§ **ABOUT THIS TASK**:
The answer should consist of each line from the data below that includes "Noardlike".

(Transcribed page contents)
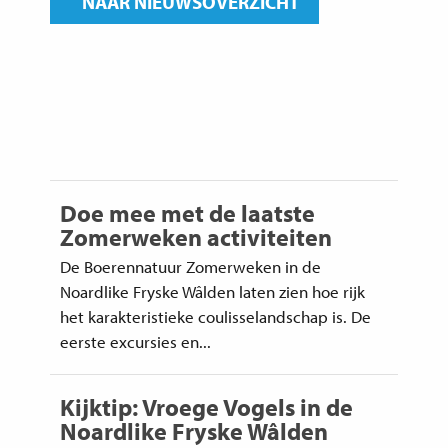
NAAR NIEUWSOVERZICHT
Doe mee met de laatste
Zomerweken activiteiten
De Boerennatuur Zomerweken in de
Noardlike Fryske Wâlden laten zien hoe rijk
het karakteristieke coulisselandschap is. De
eerste excursies en...
Kijktip: Vroege Vogels in de
Noardlike Fryske Wâlden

§ **RESULT**:
Noardlike Fryske Wâlden laten zien hoe rijk
Noardlike Fryske Wâlden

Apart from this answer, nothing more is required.